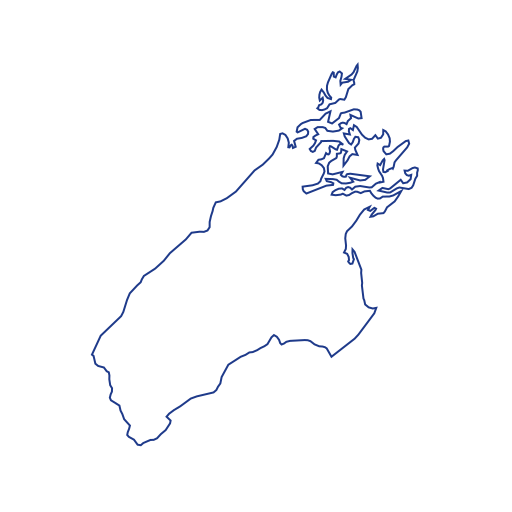 an SVG outline of Marlborough District, rotated 9°
{"feature_id": "NZL-3401", "entity_name": "Marlborough District", "entity_type": "Unitary Authority", "adm_level": 1, "iso_a3": "NZL", "parent_name": "New Zealand", "parent_adm1": "", "projection": "orthographic", "projection_center": [173.864, -41.59], "detail": "fine", "context": "isolated", "style": "outline", "palette": "blue", "viewbox_px": 512, "rotation_deg": 9, "n_neighbors": 0, "source": "natural_earth", "source_scale": "10m", "svg_char_len": 6106}
<svg xmlns="http://www.w3.org/2000/svg" viewBox="0 0 512 512"><g transform="rotate(9 256 256)"><path d="M260.8,131.7L263.0,130.7L266.1,131.8L268.9,134.9L270.7,139.0L270.9,143.5L272.1,143.5L273.0,141.2L273.8,140.5L274.7,141.2L275.6,143.5L278.1,141.9L275.6,136.4L278.1,133.8L282.8,132.2L286.9,129.9L288.3,127.4L288.1,125.0L286.7,123.3L284.5,122.7L277.8,127.4L276.7,126.8L276.9,122.4L279.7,118.7L281.2,117.4L288.8,113.1L297.7,111.6L302.5,104.5L306.9,101.5L306.2,112.2L310.4,113.2L316.4,106.8L317.5,101.9L318.5,101.3L321.1,100.5L329.7,95.8L333.2,95.5L335.3,96.0L336.8,97.2L338.7,103.3L335.6,104.2L327.2,101.9L328.3,105.0L325.6,108.3L324.8,111.6L322.8,110.8L320.9,110.7L319.2,111.5L317.5,113.2L319.5,116.1L321.1,116.4L318.2,119.2L312.5,121.1L306.9,121.2L304.4,118.7L301.8,118.3L296.7,119.1L294.1,121.4L298.4,126.0L295.9,127.7L294.1,129.5L294.2,131.2L297.2,132.4L296.6,135.3L295.4,138.0L292.3,141.9L293.8,143.7L295.8,144.3L297.6,143.0L298.4,139.4L302.4,133.4L302.5,132.3L314.1,130.2L320.2,129.9L324.8,132.4L322.8,132.1L321.3,132.5L320.3,133.9L319.4,138.4L318.0,138.2L313.0,136.0L311.9,135.9L311.5,137.8L312.8,141.1L312.5,143.3L311.8,144.3L310.6,144.3L309.1,143.4L307.8,148.8L305.4,150.3L302.6,151.2L300.8,154.7L303.5,154.7L306.7,156.1L309.3,158.5L310.4,161.7L310.0,164.1L308.3,169.3L307.9,172.1L305.8,174.8L300.8,177.3L291.2,180.2L291.8,182.8L293.0,184.6L296.0,186.4L314.5,175.5L321.0,173.7L321.0,172.1L318.5,171.3L314.2,171.0L312.8,168.9L320.1,168.0L323.8,168.1L326.5,169.7L329.3,170.8L333.5,170.3L337.7,168.9L340.4,167.4L336.7,164.0L347.0,165.1L352.0,163.7L355.9,159.5L336.2,160.0L333.2,160.9L332.7,161.6L332.3,163.6L330.7,164.0L328.8,163.8L327.1,162.6L328.3,159.4L318.9,163.4L314.3,163.2L312.8,156.1L313.7,152.4L315.5,150.3L320.0,146.7L320.3,145.3L319.9,142.4L322.7,141.6L323.6,140.9L323.8,139.5L323.6,137.1L329.6,138.5L327.8,142.2L327.3,145.8L328.3,153.0L331.4,147.3L332.9,142.9L335.2,140.3L340.5,140.3L337.5,135.7L336.7,133.5L339.7,128.8L339.9,125.3L338.4,122.7L335.5,122.7L334.4,125.0L333.7,128.6L332.5,131.0L330.2,129.9L324.9,124.0L323.6,121.2L329.7,121.3L328.2,118.3L328.0,115.9L329.2,115.0L332.0,116.4L332.3,111.5L335.3,112.8L341.6,119.5L345.3,122.1L349.0,123.2L352.3,122.1L355.0,118.0L358.0,121.0L360.9,119.7L362.6,116.0L362.0,111.7L364.6,112.6L367.4,115.3L369.6,118.8L370.4,122.1L370.2,126.5L369.3,127.3L365.6,127.9L364.8,128.9L364.8,130.4L365.6,132.5L368.8,135.2L372.2,134.0L375.1,131.0L378.8,126.2L385.9,119.1L388.4,118.1L389.7,121.1L388.3,125.1L379.3,139.6L378.2,141.8L378.0,146.3L377.5,148.3L376.9,147.8L374.4,149.2L372.3,150.9L372.7,151.5L370.4,153.1L368.7,153.0L367.9,150.7L368.0,141.2L367.4,140.1L366.2,141.8L364.4,146.8L361.7,145.7L361.7,147.6L363.0,150.7L364.3,153.0L368.0,157.1L369.2,159.1L370.3,162.7L366.7,164.1L366.6,163.6L363.1,165.8L359.5,170.1L357.1,170.6L347.9,170.6L343.2,172.0L340.4,175.3L338.3,173.8L336.2,173.5L334.4,174.5L333.1,176.9L330.4,175.8L327.2,176.6L324.1,178.6L321.7,180.9L321.1,183.6L325.2,183.5L330.1,182.1L332.0,180.9L335.8,182.2L338.4,181.2L340.8,179.0L343.9,176.9L345.9,176.7L349.6,177.5L353.1,175.2L358.3,173.8L360.1,176.0L362.5,178.1L365.0,179.7L367.2,180.3L369.4,179.8L371.9,177.5L378.4,176.4L382.1,174.7L389.3,169.1L387.1,174.9L384.4,180.4L377.8,187.4L376.3,191.9L375.2,193.7L369.7,195.2L365.6,198.5L363.0,199.3L363.8,197.0L366.8,191.9L367.2,190.5L365.4,189.9L361.8,193.6L359.4,193.0L360.6,189.6L355.6,193.1L352.2,198.9L349.5,205.5L346.2,211.8L342.0,217.3L341.2,220.2L341.4,224.6L343.3,231.6L343.6,235.0L342.4,238.8L345.7,239.6L347.7,242.4L348.5,245.5L347.9,246.9L348.6,247.8L350.4,249.1L352.4,248.4L353.2,243.8L352.3,242.7L350.8,238.0L350.3,234.4L352.7,236.5L362.2,253.0L362.5,256.3L365.1,266.0L365.2,268.5L368.8,281.2L369.8,282.7L371.4,286.8L375.3,289.1L379.6,289.6L382.9,288.4L381.8,294.1L369.4,317.7L366.4,322.2L346.3,343.7L340.3,336.2L338.4,335.3L335.9,335.0L332.6,335.3L327.6,334.1L323.1,331.6L320.3,331.1L317.3,331.4L302.9,334.5L299.4,336.0L297.3,338.1L295.1,339.4L293.5,338.2L291.9,335.2L289.2,332.5L286.1,331.3L284.0,333.9L281.1,341.3L278.4,343.8L274.9,346.2L271.9,348.8L267.8,351.4L264.5,352.3L261.1,355.3L256.7,357.9L245.7,367.7L241.0,380.9L240.7,387.5L238.9,391.1L237.8,394.6L235.4,397.4L219.5,403.9L213.9,407.0L204.7,416.3L199.2,420.9L194.9,425.3L192.8,428.7L197.4,431.9L197.3,434.8L194.0,442.1L189.9,446.8L186.8,451.5L183.7,453.6L180.5,454.2L174.0,458.3L171.8,460.9L168.6,460.9L164.2,456.5L158.7,454.5L156.8,452.9L156.9,450.1L157.7,446.5L158.0,443.2L151.3,437.8L148.7,433.0L146.4,429.9L144.5,425.1L135.3,421.2L133.8,418.8L134.1,415.4L134.9,412.5L134.5,409.1L132.2,406.4L130.4,400.7L129.9,396.9L128.8,393.9L126.6,393.2L123.2,389.9L117.3,389.3L114.2,387.5L111.2,380.1L109.4,379.1L115.1,359.0L132.2,336.5L133.7,332.0L135.5,319.6L137.2,312.6L143.3,303.6L146.2,300.0L146.9,296.9L148.4,293.2L158.4,284.2L165.7,275.1L170.5,266.7L184.1,250.6L188.7,243.1L196.6,240.8L200.8,240.3L204.1,238.4L205.7,234.8L204.9,229.6L205.3,223.5L206.1,218.5L206.3,215.1L207.9,209.3L212.4,207.6L218.1,203.5L226.1,195.5L241.2,171.7L248.4,164.7L253.7,157.6L256.5,153.2L259.4,145.1L260.8,137.6L260.8,131.7ZM294.7,97.2L296.8,96.0L297.9,94.2L298.0,91.9L297.1,89.3L294.7,92.4L293.7,89.8L293.4,86.8L293.7,84.0L294.7,81.4L297.4,83.9L299.5,86.6L301.9,88.7L305.5,89.3L305.5,87.8L303.3,86.0L301.4,83.6L300.0,80.5L299.5,76.7L299.9,73.3L302.2,64.5L303.1,62.5L304.1,62.8L304.8,66.6L306.7,67.1L307.4,63.9L308.3,61.7L309.8,60.7L312.3,62.2L312.4,65.6L311.9,69.8L312.8,73.5L314.1,71.3L319.7,69.5L322.4,67.1L316.4,67.1L322.0,61.8L323.6,59.2L325.6,52.5L326.4,51.1L327.2,54.5L327.2,57.9L324.8,67.1L325.9,69.5L326.2,71.0L324.4,72.3L321.1,76.7L319.9,85.1L318.8,87.8L314.6,87.8L313.5,88.4L310.4,92.4L304.9,94.7L303.1,98.9L300.9,100.5L298.4,101.6L295.8,101.8L293.5,100.5L294.2,99.7L294.7,97.2ZM399.1,143.7L402.0,144.2L402.4,145.9L402.1,148.5L402.6,151.6L401.3,154.7L400.2,161.6L399.0,164.3L396.4,166.0L386.9,165.9L384.5,167.2L378.5,172.3L375.7,172.8L366.9,172.2L370.2,169.0L376.3,169.3L377.9,168.3L387.0,158.1L390.0,161.1L393.8,159.7L396.7,155.9L396.6,151.6L394.4,152.8L392.3,152.5L390.5,151.0L389.4,148.4L392.6,148.1L396.8,144.7L399.1,143.7Z" fill="none" stroke="#1e3a8a" stroke-width="2"/></g></svg>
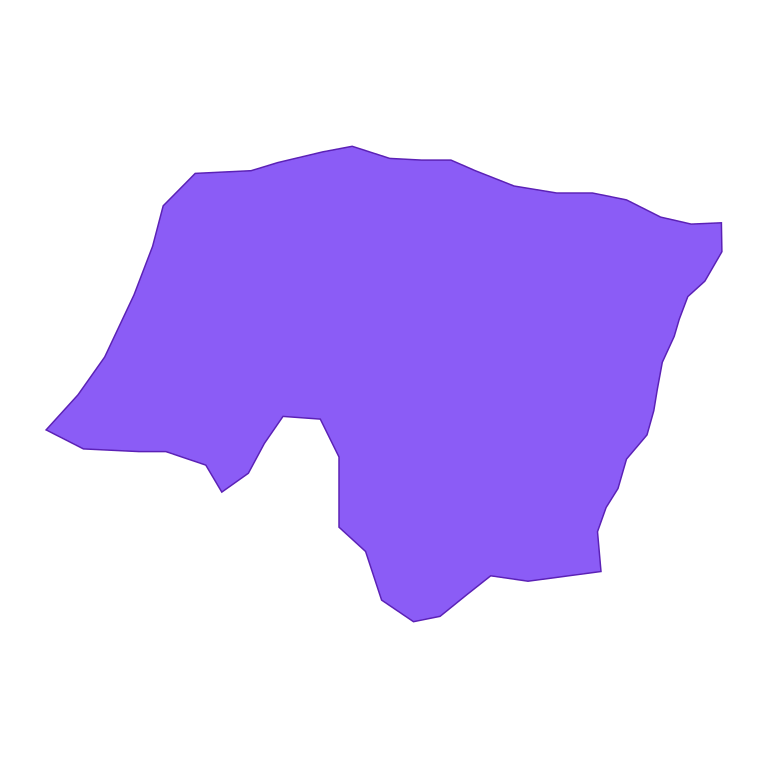 Arnadi, Cyprus
{"feature_id": "46923920B52091218012578", "entity_name": "Arnadi", "entity_type": "district", "adm_level": 2, "iso_a3": "CYP", "parent_name": "Cyprus", "parent_adm1": "", "projection": "natural_earth1", "projection_center": [33.853, 35.234], "detail": "fine", "context": "isolated", "style": "filled", "palette": "violet", "viewbox_px": 768, "rotation_deg": 0, "n_neighbors": 0, "source": "geoboundaries", "source_scale": "gbopen_adm2", "svg_char_len": 813}
<svg xmlns="http://www.w3.org/2000/svg" viewBox="0 0 768 768"><path d="M721.4,222.8L691.2,224.1L660.6,217.1L626.5,199.9L592.4,193.0L556.6,193.0L514.0,186.0L474.8,170.5L451.0,160.1L422.0,160.1L389.7,158.4L352.2,146.3L323.0,151.8L277.7,162.6L251.1,170.7L195.2,173.4L180.5,188.3L163.2,205.8L152.6,246.3L134.0,294.9L104.7,357.0L78.0,394.8L46.1,429.9L83.4,448.9L139.3,451.6L165.9,451.6L205.8,465.1L221.8,492.1L248.4,473.2L264.4,443.4L283.0,416.4L320.3,419.1L339.0,457.0L339.0,497.5L339.0,527.2L365.6,551.5L381.6,600.1L413.5,621.7L440.1,616.3L466.8,594.7L490.7,575.8L528.0,581.2L601.0,571.5L597.5,531.7L606.1,507.5L618.0,488.5L626.5,459.1L647.0,434.9L653.8,410.7L657.2,390.0L662.3,362.3L674.2,336.4L679.3,319.1L687.8,296.6L704.9,281.1L721.9,251.7L721.4,222.8Z" fill="#8b5cf6" stroke="#5b21b6" stroke-width="1.5"/></svg>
---*---
* [Aim of the exercise]: Extract every line of the records that contains the string "context", where case counts.

* [Expected answer]:
{"feature_id": "NZL-3401", "entity_name": "Marlborough District", "entity_type": "Unitary Authority", "adm_level": 1, "iso_a3": "NZL", "parent_name": "New Zealand", "parent_adm1": "", "projection": "orthographic", "projection_center": [173.864, -41.59], "detail": "fine", "context": "isolated", "style": "outline", "palette": "blue", "viewbox_px": 512, "rotation_deg": 9, "n_neighbors": 0, "source": "natural_earth", "source_scale": "10m", "svg_char_len": 6106}
{"feature_id": "46923920B52091218012578", "entity_name": "Arnadi", "entity_type": "district", "adm_level": 2, "iso_a3": "CYP", "parent_name": "Cyprus", "parent_adm1": "", "projection": "natural_earth1", "projection_center": [33.853, 35.234], "detail": "fine", "context": "isolated", "style": "filled", "palette": "violet", "viewbox_px": 768, "rotation_deg": 0, "n_neighbors": 0, "source": "geoboundaries", "source_scale": "gbopen_adm2", "svg_char_len": 813}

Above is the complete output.